◆ What to work on ◆
In the data that follows, every line containing the word "from" should be returned.

Dataset items
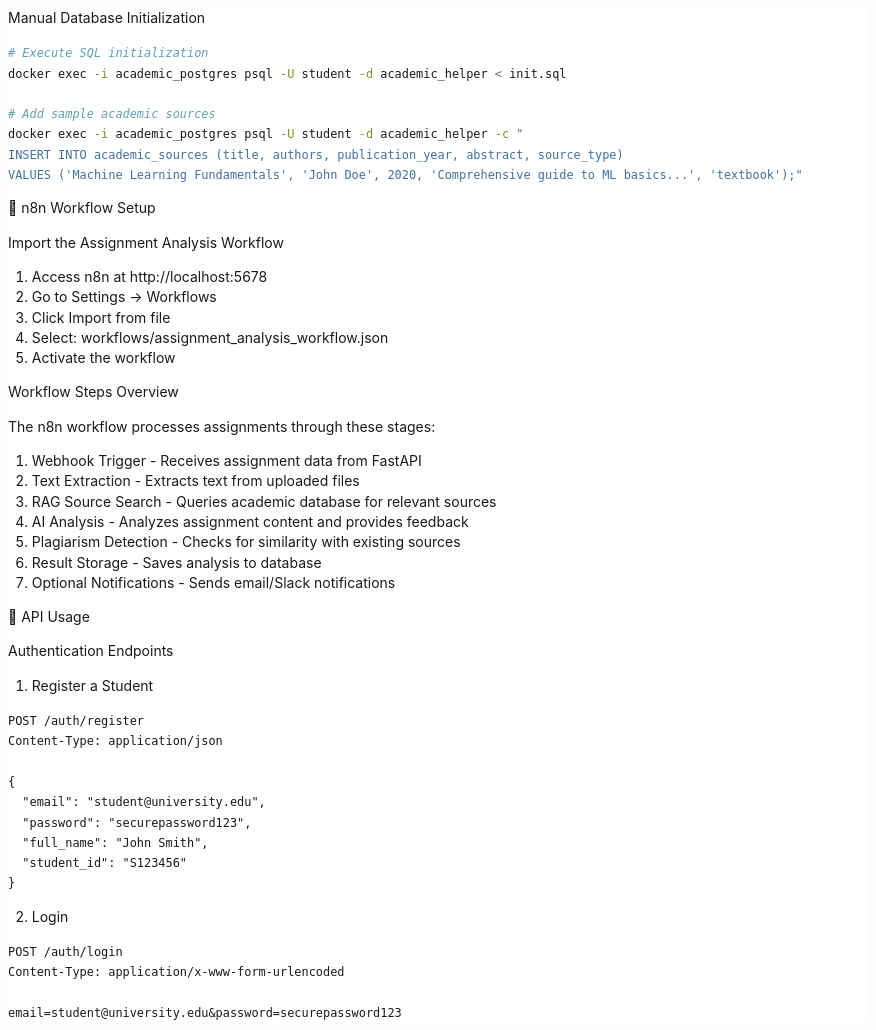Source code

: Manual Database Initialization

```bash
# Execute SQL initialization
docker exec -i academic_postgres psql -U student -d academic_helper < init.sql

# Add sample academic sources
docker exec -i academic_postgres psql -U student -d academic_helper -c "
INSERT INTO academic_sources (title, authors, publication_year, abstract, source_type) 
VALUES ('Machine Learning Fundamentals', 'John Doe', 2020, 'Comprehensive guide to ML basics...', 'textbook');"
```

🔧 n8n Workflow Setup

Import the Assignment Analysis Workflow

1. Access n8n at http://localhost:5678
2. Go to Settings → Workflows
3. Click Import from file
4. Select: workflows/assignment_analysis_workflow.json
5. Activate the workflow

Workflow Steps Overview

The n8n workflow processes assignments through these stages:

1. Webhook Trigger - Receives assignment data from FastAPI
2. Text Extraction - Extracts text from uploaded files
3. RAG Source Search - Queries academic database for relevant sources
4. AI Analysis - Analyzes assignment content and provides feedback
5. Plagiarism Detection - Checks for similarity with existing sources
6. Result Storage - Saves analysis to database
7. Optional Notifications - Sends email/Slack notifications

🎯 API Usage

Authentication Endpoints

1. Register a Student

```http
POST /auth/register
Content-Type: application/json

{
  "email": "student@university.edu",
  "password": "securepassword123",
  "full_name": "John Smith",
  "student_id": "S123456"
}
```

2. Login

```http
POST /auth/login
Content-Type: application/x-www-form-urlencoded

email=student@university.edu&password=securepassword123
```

---

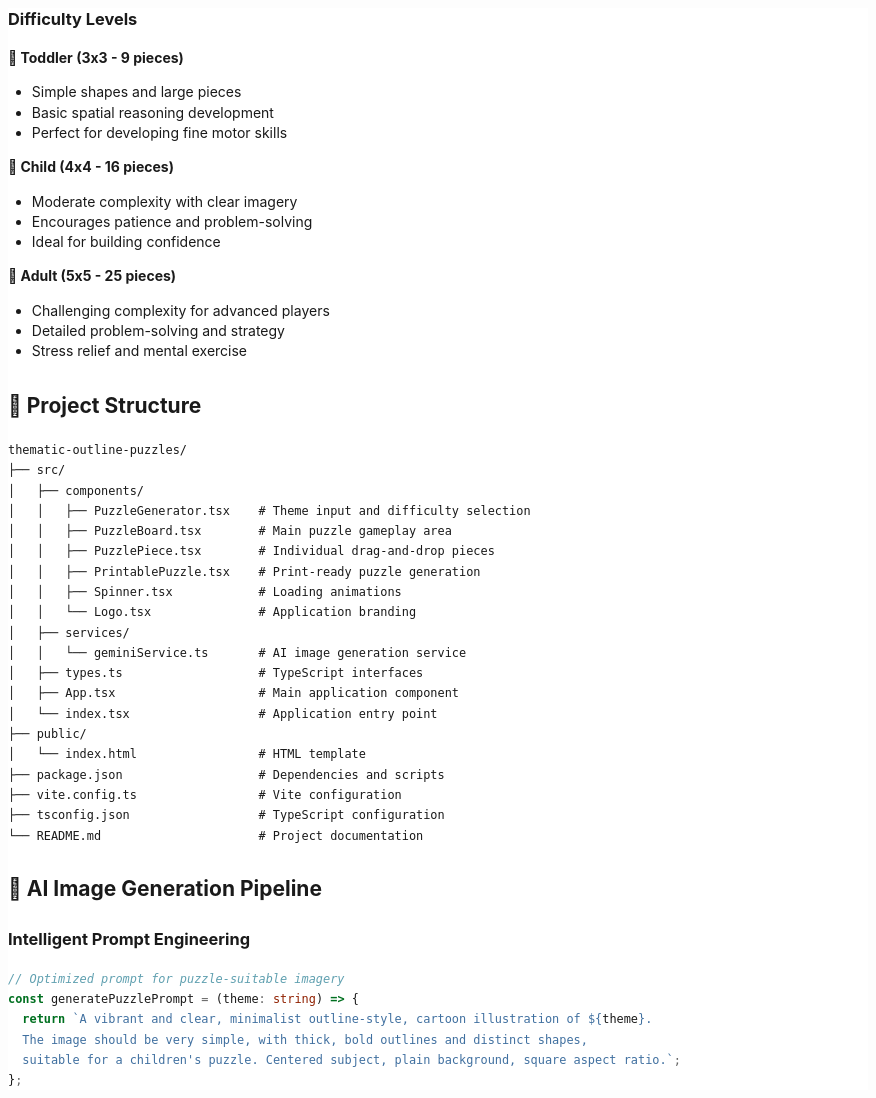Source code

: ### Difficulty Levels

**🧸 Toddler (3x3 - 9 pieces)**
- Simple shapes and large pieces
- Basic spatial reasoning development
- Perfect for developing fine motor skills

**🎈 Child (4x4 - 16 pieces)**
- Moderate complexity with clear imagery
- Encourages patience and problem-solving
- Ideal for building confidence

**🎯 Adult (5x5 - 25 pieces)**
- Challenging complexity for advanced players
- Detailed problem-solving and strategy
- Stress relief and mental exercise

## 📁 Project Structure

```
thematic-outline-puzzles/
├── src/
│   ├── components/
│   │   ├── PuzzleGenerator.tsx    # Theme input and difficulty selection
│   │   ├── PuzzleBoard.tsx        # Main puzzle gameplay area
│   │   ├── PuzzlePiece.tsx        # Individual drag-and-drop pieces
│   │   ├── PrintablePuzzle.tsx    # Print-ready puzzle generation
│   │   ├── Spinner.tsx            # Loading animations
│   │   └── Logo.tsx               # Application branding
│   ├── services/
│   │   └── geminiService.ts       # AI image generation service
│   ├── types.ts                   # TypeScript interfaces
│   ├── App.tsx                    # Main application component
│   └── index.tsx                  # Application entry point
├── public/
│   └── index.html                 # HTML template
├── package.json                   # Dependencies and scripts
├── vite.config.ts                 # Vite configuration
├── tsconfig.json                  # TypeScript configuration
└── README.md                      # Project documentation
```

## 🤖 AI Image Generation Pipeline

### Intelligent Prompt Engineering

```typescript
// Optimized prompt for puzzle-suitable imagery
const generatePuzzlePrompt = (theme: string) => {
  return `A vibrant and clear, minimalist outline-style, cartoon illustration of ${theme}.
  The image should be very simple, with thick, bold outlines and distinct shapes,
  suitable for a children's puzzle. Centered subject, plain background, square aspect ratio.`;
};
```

--

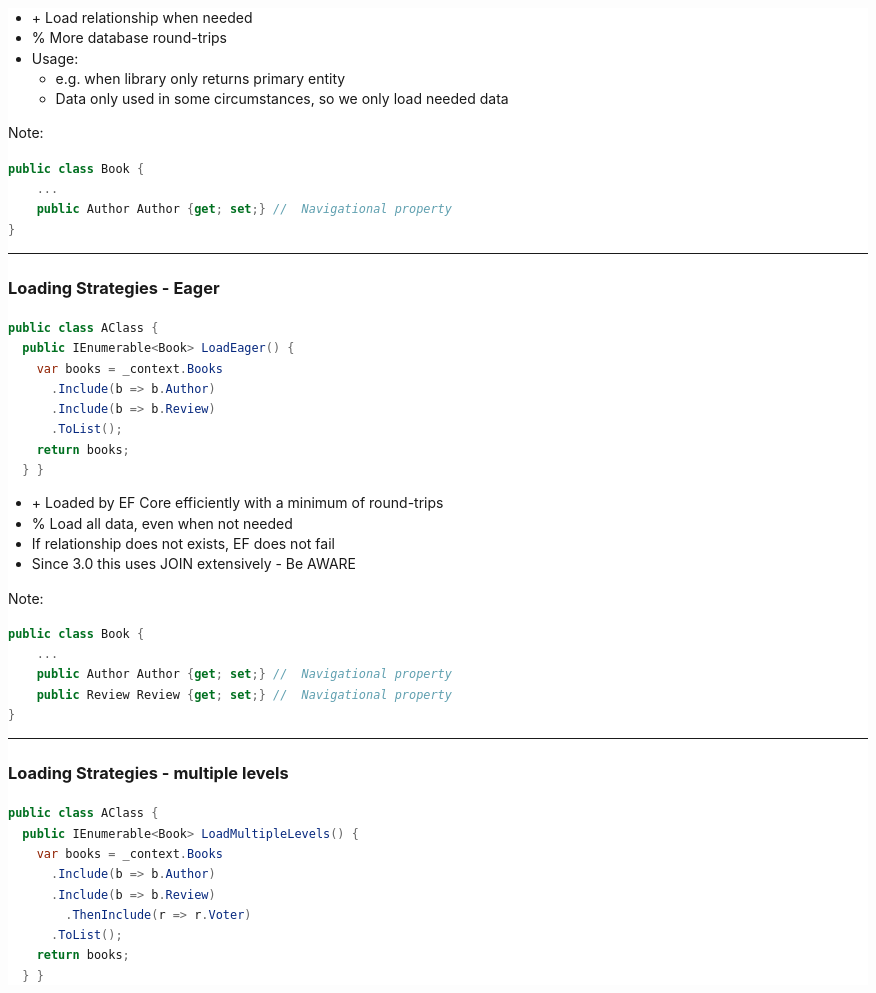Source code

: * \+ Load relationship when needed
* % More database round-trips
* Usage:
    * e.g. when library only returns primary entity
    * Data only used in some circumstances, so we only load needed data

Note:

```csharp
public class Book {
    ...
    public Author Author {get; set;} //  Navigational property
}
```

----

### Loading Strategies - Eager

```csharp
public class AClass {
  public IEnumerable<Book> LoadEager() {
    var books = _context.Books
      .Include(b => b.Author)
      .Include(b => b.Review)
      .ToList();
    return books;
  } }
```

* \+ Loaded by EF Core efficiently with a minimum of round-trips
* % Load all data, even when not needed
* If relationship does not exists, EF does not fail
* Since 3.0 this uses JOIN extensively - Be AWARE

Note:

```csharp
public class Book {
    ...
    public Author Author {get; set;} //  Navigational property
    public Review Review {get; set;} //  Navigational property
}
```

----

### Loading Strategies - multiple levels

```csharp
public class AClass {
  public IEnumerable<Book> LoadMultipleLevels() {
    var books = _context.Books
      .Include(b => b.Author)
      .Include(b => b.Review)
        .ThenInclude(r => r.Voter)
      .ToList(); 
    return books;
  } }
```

◆ The completed task ◆
3. Click Import from file
1. Webhook Trigger - Receives assignment data from FastAPI
2. Text Extraction - Extracts text from uploaded files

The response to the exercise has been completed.